En l’absence des deux principaux intéressés, les parents vont alors tenter de mettre les choses au clair, quitte à réveiller de vieilles rancœurs et à laver publiquement leur linge sale devant un corps enseignant tellement crétin qu’il en devient dangereux.

Avec La Convocation, son premier long-métrage, le Norvégien Halfdan Ullmann Tønde, petit-fils d’Ingmar Bergman et de l’actrice Liv Ullmann, s’essaie au huis clos à petit budget et se réfère, de-ci de-là, au cinéma de Luis Buñuel et d’Alfred Hitchcock pour mieux signifier l’opacité de ce genre d’affaire et la difficulté d’y établir la vérité.

L’administration dans le viseur

Son récit est surtout l’occasion d’exposer la bêtise crasse et le cérémonial d’une administration totalement rongée par le politiquement correct, qui se croit très pertinente, devant les parents d’élèves, à faire des circonvolutions et à tourner lamentablement autour du pot pour simuler la délicatesse, la rigueur et la fausse neutralité. « Fausse » car, en vérité, l’école a déjà décidé de la culpabilité d’Armand. Lequel n’a même pas la possibilité de se défendre ni de donner sa version des faits – l’administration ne voudrait surtout pas rater une belle occasion de se montrer vigilante et d’exercer son action préventive en matière de harcèlement sexuel…

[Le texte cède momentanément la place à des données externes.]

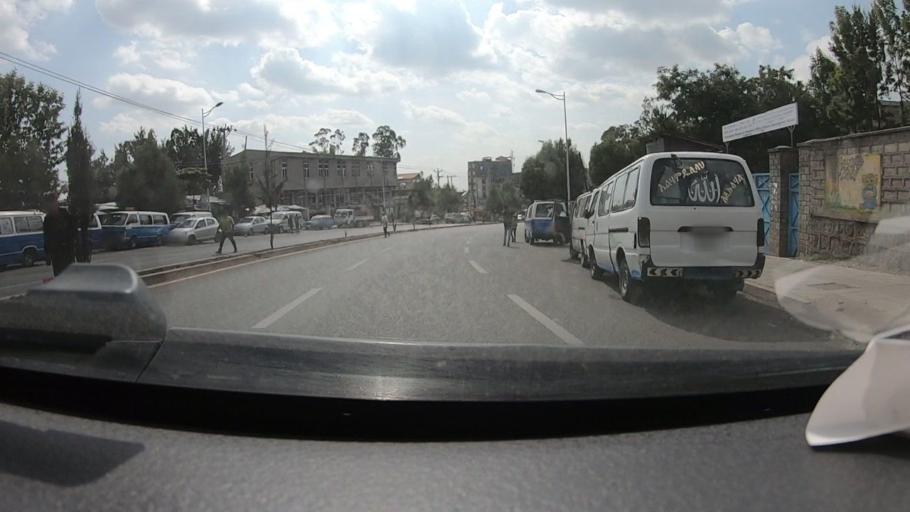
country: ET
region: Adis Abeba
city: Addis Ababa
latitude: 9.0580
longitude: 38.7786
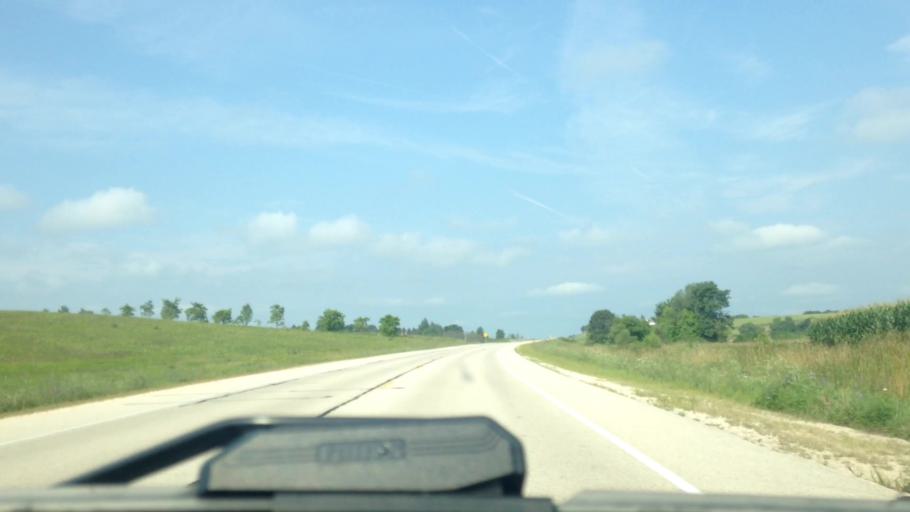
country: US
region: Wisconsin
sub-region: Dodge County
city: Theresa
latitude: 43.5366
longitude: -88.4254
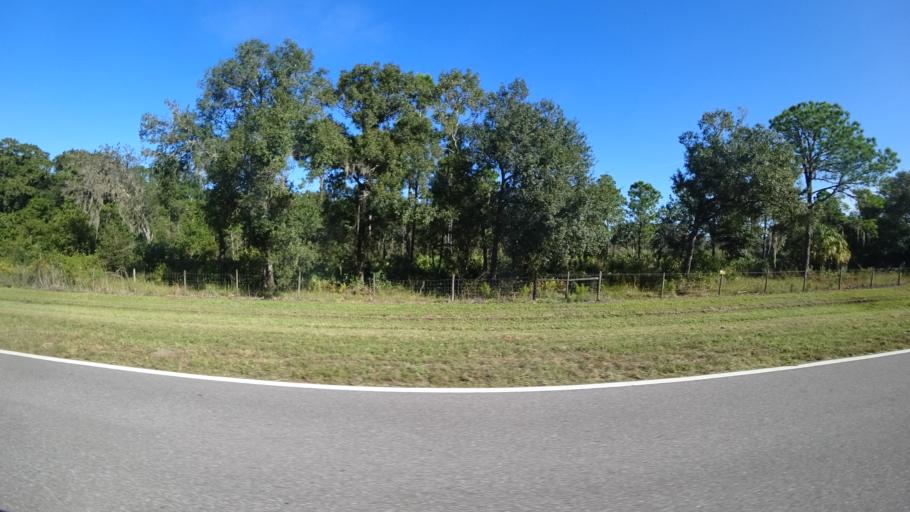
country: US
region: Florida
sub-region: Hillsborough County
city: Sun City Center
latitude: 27.6575
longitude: -82.3766
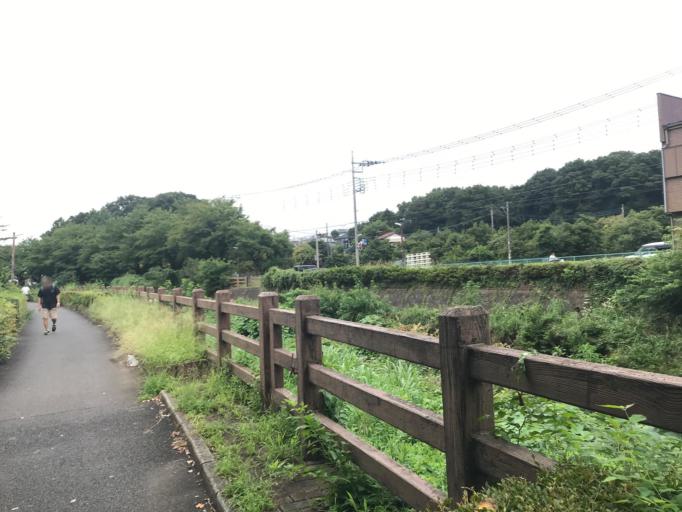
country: JP
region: Tokyo
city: Tanashicho
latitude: 35.7660
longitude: 139.5383
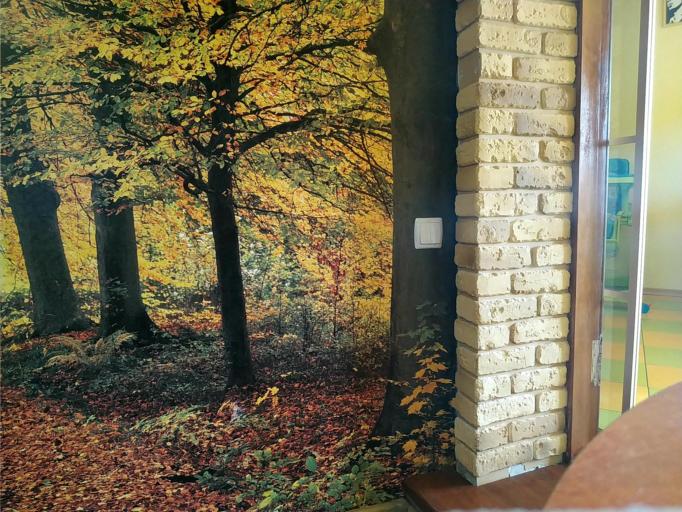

Face à de telles quiches, Élisabeth, sommée de se justifier de tout et de rien, se rebiffe, pointe avec pertinence les manquements de l’établissement et les incohérences dans les discours, puis s’abandonne dans un fou rire nerveux traduisant aussi bien le sentiment d’absurdité totale de la situation que l’angoisse relative aux suites de l’affaire – il est notamment question de prendre des mesures d’éloignement et, donc, indirectement, de criminaliser Armand…

Du remplissage maladroit

Alors qu’il partait d’une bonne idée de scénario, le réalisateur, malheureusement, ne parvient pas à l’exploiter jusqu’au bout, s’essouffle à mi-parcours du récit et tourne en rond, à l’image de ce corps enseignant qui ne sait quoi tirer de cette réunion stérile. Halfdan Ullmann Tønde tente alors de meubler le temps restant par des confidences et des révélations tirées par les cheveux entre l’héroïne et le père de Jon, puis entre les deux parents de ce dernier. Pire : le cinéaste perd pied et nous noie avec lui dans des séquences surréalistes qui visent vainement à surligner le profond désarroi et la solitude morale d’Élisabeth. Tout cela, finalement, pour apprendre que non, la vérité ne sort pas toujours de la bouche des enfants (d’aucuns diraient même que c’est plutôt rare). Encore faut-il avoir l’intelligence, quand on est un adulte responsable, de ne pas surinterpréter leurs propos…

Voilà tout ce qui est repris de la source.